§ Material shown
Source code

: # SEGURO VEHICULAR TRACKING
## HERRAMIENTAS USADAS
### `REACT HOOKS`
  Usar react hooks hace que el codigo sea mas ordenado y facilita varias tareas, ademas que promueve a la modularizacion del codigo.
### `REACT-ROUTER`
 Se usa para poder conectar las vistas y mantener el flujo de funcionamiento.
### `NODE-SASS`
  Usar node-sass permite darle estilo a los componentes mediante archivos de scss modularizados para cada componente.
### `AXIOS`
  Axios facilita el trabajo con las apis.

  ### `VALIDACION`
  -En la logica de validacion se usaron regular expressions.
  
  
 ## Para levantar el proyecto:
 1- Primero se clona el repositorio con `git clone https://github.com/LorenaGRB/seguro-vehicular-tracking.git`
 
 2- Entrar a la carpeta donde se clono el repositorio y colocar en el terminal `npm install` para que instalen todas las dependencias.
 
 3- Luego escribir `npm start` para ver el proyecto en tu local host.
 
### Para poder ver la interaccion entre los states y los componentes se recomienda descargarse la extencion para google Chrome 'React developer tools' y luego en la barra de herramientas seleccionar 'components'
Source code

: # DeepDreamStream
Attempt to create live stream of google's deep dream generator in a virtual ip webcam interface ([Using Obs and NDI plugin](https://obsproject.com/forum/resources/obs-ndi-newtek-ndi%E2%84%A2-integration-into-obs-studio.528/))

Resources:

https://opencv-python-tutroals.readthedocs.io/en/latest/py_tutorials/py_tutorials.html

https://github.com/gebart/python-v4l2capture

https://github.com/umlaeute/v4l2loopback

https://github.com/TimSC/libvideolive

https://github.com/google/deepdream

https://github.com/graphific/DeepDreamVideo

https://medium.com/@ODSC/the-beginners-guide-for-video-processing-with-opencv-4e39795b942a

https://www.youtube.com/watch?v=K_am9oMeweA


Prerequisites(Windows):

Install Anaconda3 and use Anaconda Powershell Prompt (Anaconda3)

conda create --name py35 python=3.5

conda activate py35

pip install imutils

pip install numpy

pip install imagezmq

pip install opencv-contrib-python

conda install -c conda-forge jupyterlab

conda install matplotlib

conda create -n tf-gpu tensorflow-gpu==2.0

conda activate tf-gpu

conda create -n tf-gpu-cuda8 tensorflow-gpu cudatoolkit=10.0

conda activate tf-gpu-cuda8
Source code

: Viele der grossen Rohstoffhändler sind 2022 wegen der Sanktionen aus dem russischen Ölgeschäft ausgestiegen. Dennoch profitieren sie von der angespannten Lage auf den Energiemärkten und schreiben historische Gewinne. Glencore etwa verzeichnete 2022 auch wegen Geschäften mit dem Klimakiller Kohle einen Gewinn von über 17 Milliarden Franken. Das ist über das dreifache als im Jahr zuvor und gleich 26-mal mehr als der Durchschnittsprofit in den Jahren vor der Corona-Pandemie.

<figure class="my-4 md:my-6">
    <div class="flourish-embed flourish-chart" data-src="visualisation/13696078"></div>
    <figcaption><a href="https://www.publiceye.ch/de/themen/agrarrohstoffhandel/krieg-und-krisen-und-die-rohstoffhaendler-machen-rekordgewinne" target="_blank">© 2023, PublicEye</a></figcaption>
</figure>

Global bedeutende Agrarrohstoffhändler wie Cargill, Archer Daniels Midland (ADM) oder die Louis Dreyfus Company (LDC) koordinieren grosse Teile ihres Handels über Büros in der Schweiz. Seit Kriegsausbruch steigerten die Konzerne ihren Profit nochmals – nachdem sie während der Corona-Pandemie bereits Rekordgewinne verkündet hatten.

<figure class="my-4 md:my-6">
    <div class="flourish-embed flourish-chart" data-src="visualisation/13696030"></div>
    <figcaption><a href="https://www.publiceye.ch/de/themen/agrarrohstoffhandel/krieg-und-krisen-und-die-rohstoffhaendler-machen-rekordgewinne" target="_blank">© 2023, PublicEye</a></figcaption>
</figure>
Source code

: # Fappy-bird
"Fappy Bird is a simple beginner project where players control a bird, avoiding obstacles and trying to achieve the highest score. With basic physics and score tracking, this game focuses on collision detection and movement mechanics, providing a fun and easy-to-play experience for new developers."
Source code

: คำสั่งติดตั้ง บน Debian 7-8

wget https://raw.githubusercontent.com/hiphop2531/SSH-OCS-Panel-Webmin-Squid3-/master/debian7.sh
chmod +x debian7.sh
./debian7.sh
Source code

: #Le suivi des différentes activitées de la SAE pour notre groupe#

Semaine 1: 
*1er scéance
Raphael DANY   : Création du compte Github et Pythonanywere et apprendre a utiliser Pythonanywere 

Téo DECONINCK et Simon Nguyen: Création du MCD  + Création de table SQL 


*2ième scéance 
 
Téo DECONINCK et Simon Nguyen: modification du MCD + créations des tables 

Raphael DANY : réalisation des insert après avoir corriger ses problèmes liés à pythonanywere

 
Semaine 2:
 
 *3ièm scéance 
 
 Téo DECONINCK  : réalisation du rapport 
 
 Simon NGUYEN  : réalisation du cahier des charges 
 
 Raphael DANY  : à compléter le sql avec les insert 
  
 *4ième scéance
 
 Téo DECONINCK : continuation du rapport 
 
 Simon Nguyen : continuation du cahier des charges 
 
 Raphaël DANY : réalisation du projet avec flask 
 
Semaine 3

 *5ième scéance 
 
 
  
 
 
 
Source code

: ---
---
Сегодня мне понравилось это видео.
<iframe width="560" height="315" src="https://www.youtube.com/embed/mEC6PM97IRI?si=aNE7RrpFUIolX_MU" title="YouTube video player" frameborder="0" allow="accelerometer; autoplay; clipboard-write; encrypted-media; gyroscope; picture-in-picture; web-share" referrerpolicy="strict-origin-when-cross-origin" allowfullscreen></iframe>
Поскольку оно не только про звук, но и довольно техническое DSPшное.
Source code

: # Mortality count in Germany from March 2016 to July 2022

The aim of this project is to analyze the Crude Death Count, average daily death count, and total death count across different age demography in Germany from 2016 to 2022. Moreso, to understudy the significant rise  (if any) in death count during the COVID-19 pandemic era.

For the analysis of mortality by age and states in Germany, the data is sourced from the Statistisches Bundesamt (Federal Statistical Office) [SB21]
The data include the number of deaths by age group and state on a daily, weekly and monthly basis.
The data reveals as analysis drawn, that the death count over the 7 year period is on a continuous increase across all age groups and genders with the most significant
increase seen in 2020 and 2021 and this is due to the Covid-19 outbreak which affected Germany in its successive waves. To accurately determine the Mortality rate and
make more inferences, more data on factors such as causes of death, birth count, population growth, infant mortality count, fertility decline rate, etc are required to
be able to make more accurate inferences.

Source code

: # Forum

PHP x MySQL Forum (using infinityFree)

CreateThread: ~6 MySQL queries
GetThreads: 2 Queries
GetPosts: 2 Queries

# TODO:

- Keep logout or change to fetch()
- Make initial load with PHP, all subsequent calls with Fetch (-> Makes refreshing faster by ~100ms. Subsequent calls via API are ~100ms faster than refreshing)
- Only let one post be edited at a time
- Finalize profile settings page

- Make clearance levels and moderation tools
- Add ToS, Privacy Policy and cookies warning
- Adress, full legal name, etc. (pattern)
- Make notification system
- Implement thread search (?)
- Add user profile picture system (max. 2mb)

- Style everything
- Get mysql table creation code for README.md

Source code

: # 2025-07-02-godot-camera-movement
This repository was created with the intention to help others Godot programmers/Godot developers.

§ Brief
Using the data above, restate every record word for word.

§ Solution to this exercise
Source code

: # SEGURO VEHICULAR TRACKING
## HERRAMIENTAS USADAS
### `REACT HOOKS`
  Usar react hooks hace que el codigo sea mas ordenado y facilita varias tareas, ademas que promueve a la modularizacion del codigo.
### `REACT-ROUTER`
 Se usa para poder conectar las vistas y mantener el flujo de funcionamiento.
### `NODE-SASS`
  Usar node-sass permite darle estilo a los componentes mediante archivos de scss modularizados para cada componente.
### `AXIOS`
  Axios facilita el trabajo con las apis.

  ### `VALIDACION`
  -En la logica de validacion se usaron regular expressions.
  
  
 ## Para levantar el proyecto:
 1- Primero se clona el repositorio con `git clone https://github.com/LorenaGRB/seguro-vehicular-tracking.git`
 
 2- Entrar a la carpeta donde se clono el repositorio y colocar en el terminal `npm install` para que instalen todas las dependencias.
 
 3- Luego escribir `npm start` para ver el proyecto en tu local host.
 
### Para poder ver la interaccion entre los states y los componentes se recomienda descargarse la extencion para google Chrome 'React developer tools' y luego en la barra de herramientas seleccionar 'components'
Source code

: # DeepDreamStream
Attempt to create live stream of google's deep dream generator in a virtual ip webcam interface ([Using Obs and NDI plugin](https://obsproject.com/forum/resources/obs-ndi-newtek-ndi%E2%84%A2-integration-into-obs-studio.528/))

Resources:

https://opencv-python-tutroals.readthedocs.io/en/latest/py_tutorials/py_tutorials.html

https://github.com/gebart/python-v4l2capture

https://github.com/umlaeute/v4l2loopback

https://github.com/TimSC/libvideolive

https://github.com/google/deepdream

https://github.com/graphific/DeepDreamVideo

https://medium.com/@ODSC/the-beginners-guide-for-video-processing-with-opencv-4e39795b942a

https://www.youtube.com/watch?v=K_am9oMeweA


Prerequisites(Windows):

Install Anaconda3 and use Anaconda Powershell Prompt (Anaconda3)

conda create --name py35 python=3.5

conda activate py35

pip install imutils

pip install numpy

pip install imagezmq

pip install opencv-contrib-python

conda install -c conda-forge jupyterlab

conda install matplotlib

conda create -n tf-gpu tensorflow-gpu==2.0

conda activate tf-gpu

conda create -n tf-gpu-cuda8 tensorflow-gpu cudatoolkit=10.0

conda activate tf-gpu-cuda8
Source code

: Viele der grossen Rohstoffhändler sind 2022 wegen der Sanktionen aus dem russischen Ölgeschäft ausgestiegen. Dennoch profitieren sie von der angespannten Lage auf den Energiemärkten und schreiben historische Gewinne. Glencore etwa verzeichnete 2022 auch wegen Geschäften mit dem Klimakiller Kohle einen Gewinn von über 17 Milliarden Franken. Das ist über das dreifache als im Jahr zuvor und gleich 26-mal mehr als der Durchschnittsprofit in den Jahren vor der Corona-Pandemie.

<figure class="my-4 md:my-6">
    <div class="flourish-embed flourish-chart" data-src="visualisation/13696078"></div>
    <figcaption><a href="https://www.publiceye.ch/de/themen/agrarrohstoffhandel/krieg-und-krisen-und-die-rohstoffhaendler-machen-rekordgewinne" target="_blank">© 2023, PublicEye</a></figcaption>
</figure>

Global bedeutende Agrarrohstoffhändler wie Cargill, Archer Daniels Midland (ADM) oder die Louis Dreyfus Company (LDC) koordinieren grosse Teile ihres Handels über Büros in der Schweiz. Seit Kriegsausbruch steigerten die Konzerne ihren Profit nochmals – nachdem sie während der Corona-Pandemie bereits Rekordgewinne verkündet hatten.

<figure class="my-4 md:my-6">
    <div class="flourish-embed flourish-chart" data-src="visualisation/13696030"></div>
    <figcaption><a href="https://www.publiceye.ch/de/themen/agrarrohstoffhandel/krieg-und-krisen-und-die-rohstoffhaendler-machen-rekordgewinne" target="_blank">© 2023, PublicEye</a></figcaption>
</figure>
Source code

: # Fappy-bird
"Fappy Bird is a simple beginner project where players control a bird, avoiding obstacles and trying to achieve the highest score. With basic physics and score tracking, this game focuses on collision detection and movement mechanics, providing a fun and easy-to-play experience for new developers."
Source code

: คำสั่งติดตั้ง บน Debian 7-8

wget https://raw.githubusercontent.com/hiphop2531/SSH-OCS-Panel-Webmin-Squid3-/master/debian7.sh
chmod +x debian7.sh
./debian7.sh
Source code

: #Le suivi des différentes activitées de la SAE pour notre groupe#

Semaine 1: 
*1er scéance
Raphael DANY   : Création du compte Github et Pythonanywere et apprendre a utiliser Pythonanywere 

Téo DECONINCK et Simon Nguyen: Création du MCD  + Création de table SQL 


*2ième scéance 
 
Téo DECONINCK et Simon Nguyen: modification du MCD + créations des tables 

Raphael DANY : réalisation des insert après avoir corriger ses problèmes liés à pythonanywere

 
Semaine 2:
 
 *3ièm scéance 
 
 Téo DECONINCK  : réalisation du rapport 
 
 Simon NGUYEN  : réalisation du cahier des charges 
 
 Raphael DANY  : à compléter le sql avec les insert 
  
 *4ième scéance
 
 Téo DECONINCK : continuation du rapport 
 
 Simon Nguyen : continuation du cahier des charges 
 
 Raphaël DANY : réalisation du projet avec flask 
 
Semaine 3

 *5ième scéance 
 
 
  
 
 
 
Source code

: ---
---
Сегодня мне понравилось это видео.
<iframe width="560" height="315" src="https://www.youtube.com/embed/mEC6PM97IRI?si=aNE7RrpFUIolX_MU" title="YouTube video player" frameborder="0" allow="accelerometer; autoplay; clipboard-write; encrypted-media; gyroscope; picture-in-picture; web-share" referrerpolicy="strict-origin-when-cross-origin" allowfullscreen></iframe>
Поскольку оно не только про звук, но и довольно техническое DSPшное.
Source code

: # Mortality count in Germany from March 2016 to July 2022

The aim of this project is to analyze the Crude Death Count, average daily death count, and total death count across different age demography in Germany from 2016 to 2022. Moreso, to understudy the significant rise  (if any) in death count during the COVID-19 pandemic era.

For the analysis of mortality by age and states in Germany, the data is sourced from the Statistisches Bundesamt (Federal Statistical Office) [SB21]
The data include the number of deaths by age group and state on a daily, weekly and monthly basis.
The data reveals as analysis drawn, that the death count over the 7 year period is on a continuous increase across all age groups and genders with the most significant
increase seen in 2020 and 2021 and this is due to the Covid-19 outbreak which affected Germany in its successive waves. To accurately determine the Mortality rate and
make more inferences, more data on factors such as causes of death, birth count, population growth, infant mortality count, fertility decline rate, etc are required to
be able to make more accurate inferences.

Source code

: # Forum

PHP x MySQL Forum (using infinityFree)

CreateThread: ~6 MySQL queries
GetThreads: 2 Queries
GetPosts: 2 Queries

# TODO:

- Keep logout or change to fetch()
- Make initial load with PHP, all subsequent calls with Fetch (-> Makes refreshing faster by ~100ms. Subsequent calls via API are ~100ms faster than refreshing)
- Only let one post be edited at a time
- Finalize profile settings page

- Make clearance levels and moderation tools
- Add ToS, Privacy Policy and cookies warning
- Adress, full legal name, etc. (pattern)
- Make notification system
- Implement thread search (?)
- Add user profile picture system (max. 2mb)

- Style everything
- Get mysql table creation code for README.md

Source code

: # 2025-07-02-godot-camera-movement
This repository was created with the intention to help others Godot programmers/Godot developers.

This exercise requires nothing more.